Given that iMacs tend to last longer than the average PC, one would eventually want to upgrade components such as RAM and the Hard Drive to extend the life of the machine.
That's no longer possible with the latest generation of iMacs. Popping open the hermetically sealed chassis is close to impossible for users. You can replace the stock RAM with up to 32GB with a small port in the rear but that's about it. Everything else will need to be connected externally.
Seeing the iMac as well as the new Mac Pro, it has become clear that appliance-like closed systems are where the company is headed (it has been headed there for some time now, since it revealed the MacBook Air). There's nothing wrong with that, it is just something we need to get used to and accept.
The iMac itself is a stunning desktop. It no longer is the consumer PC it was known to be, it is powerful enough for production and even video editing as well as more intensive tasks.

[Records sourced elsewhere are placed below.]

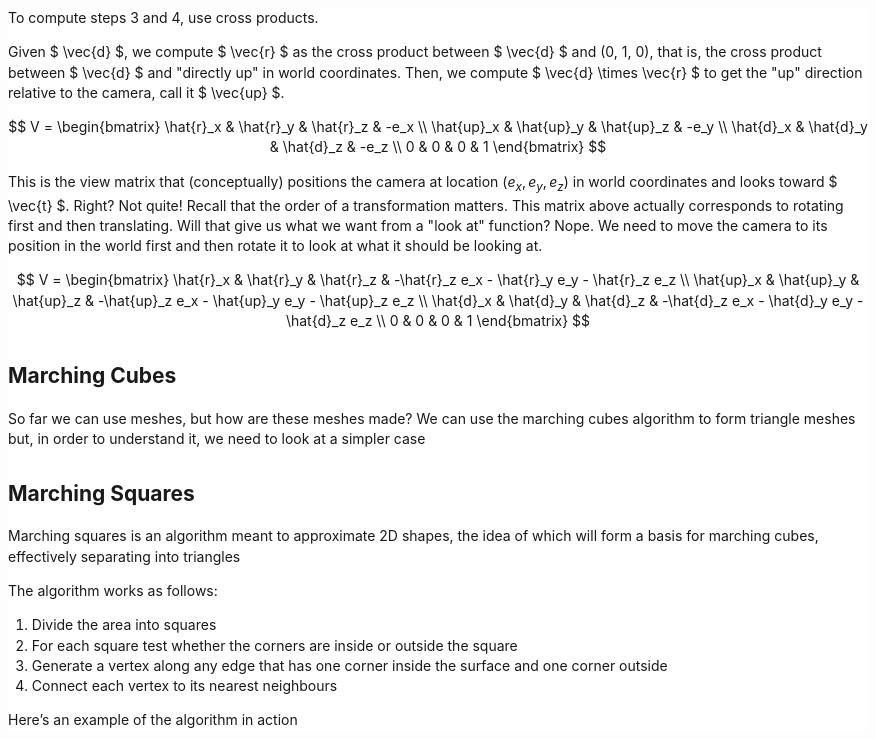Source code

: To compute steps 3 and 4, use cross products.

Given $ \vec{d} $, we compute $ \vec{r} $ as the cross product between $ \vec{d} $ and (0, 1, 0), that is, the cross product between $ \vec{d} $ and "directly up" in world coordinates. Then, we compute $ \vec{d} \times \vec{r} $ to get the "up" direction relative to the camera, call it $ \vec{up} $.


$$
V = \begin{bmatrix}
    \hat{r}_x & \hat{r}_y & \hat{r}_z & -e_x \\
    \hat{up}_x & \hat{up}_y & \hat{up}_z & -e_y \\
    \hat{d}_x & \hat{d}_y & \hat{d}_z & -e_z \\
    0 & 0 & 0 & 1
\end{bmatrix}
$$

This is the view matrix that (conceptually) positions the camera at location $(e_x, e_y, e_z)$ in world coordinates and looks toward $ \vec{t} $. Right? Not quite! Recall that the order of a transformation matters. This matrix above actually corresponds to rotating first and then translating. Will that give us what we want from a "look at" function? Nope. We need to move the camera to its position in the world first and then rotate it to look at what it should be looking at.

$$
V = \begin{bmatrix}
    \hat{r}_x & \hat{r}_y & \hat{r}_z & -\hat{r}_z e_x - \hat{r}_y e_y - \hat{r}_z e_z \\
    \hat{up}_x & \hat{up}_y & \hat{up}_z & -\hat{up}_z e_x - \hat{up}_y e_y - \hat{up}_z e_z \\
    \hat{d}_x & \hat{d}_y & \hat{d}_z & -\hat{d}_z e_x - \hat{d}_y e_y - \hat{d}_z e_z \\
    0 & 0 & 0 & 1
\end{bmatrix}
$$


## Marching Cubes

So far we can use meshes, but how are these meshes made? We can use the marching cubes algorithm to form triangle meshes but, in order to understand it, we need to look at a simpler case

## Marching Squares

Marching squares is an algorithm meant to approximate 2D shapes, the idea of which will form a basis for marching cubes, effectively separating into triangles

The algorithm works as follows:

1. Divide the area into squares
2. For each square test whether the corners are inside or outside the square
3. Generate a vertex along any edge that has one corner inside the surface and one corner outside
4. Connect each vertex to its nearest neighbours

Here’s an example of the algorithm in action
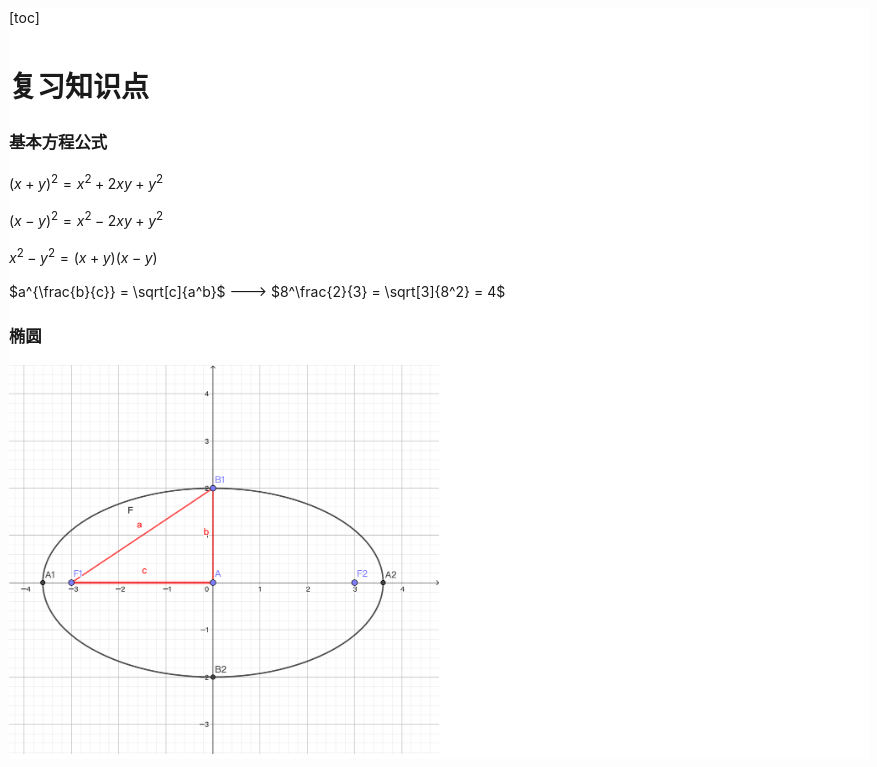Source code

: [toc]

# 复习知识点

### 基本方程公式

$(x+y)^2 = x^2 + 2xy + y^2$

$(x-y)^2 = x^2 -2xy + y^2$

$x^2 - y^2 = (x+y)(x-y)$

$a^{\frac{b}{c}} = \sqrt[c]{a^b}$ ---> $8^\frac{2}{3} = \sqrt[3]{8^2} = 4$

### 椭圆

<img src="./image-20220309195635901.png" alt="./.assets/" width=50% />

The 27-inch model is also quiet and energy efficient and could be a complete solution for creatives, designers, architects and might also be considered the main desktop in a household of notebooks, tablets and smartphones.
It would have been cool if Apple did something more with the iMac, possibly if they built-in AppleTV functionality or provided a built-in TV tuner and remote control (or an app for an iPad or iPhone). I've always said that the Intel iMacs are one of the best desktops to consider since aside from their all-in-one convenience, they can handily run both Mac and Windows. This is still the case, however now that Windows 8 is more about touch, the iMac feels a little bit out of step with the industry in that department.
Aside from this, there's little else we can ask from Apple on the iMac front. This is a mature product, one that's been refined for close to eight years of constant improvement and design. The latest iMa simply brings together the best of performance and design in one convenient, striking and powerful package.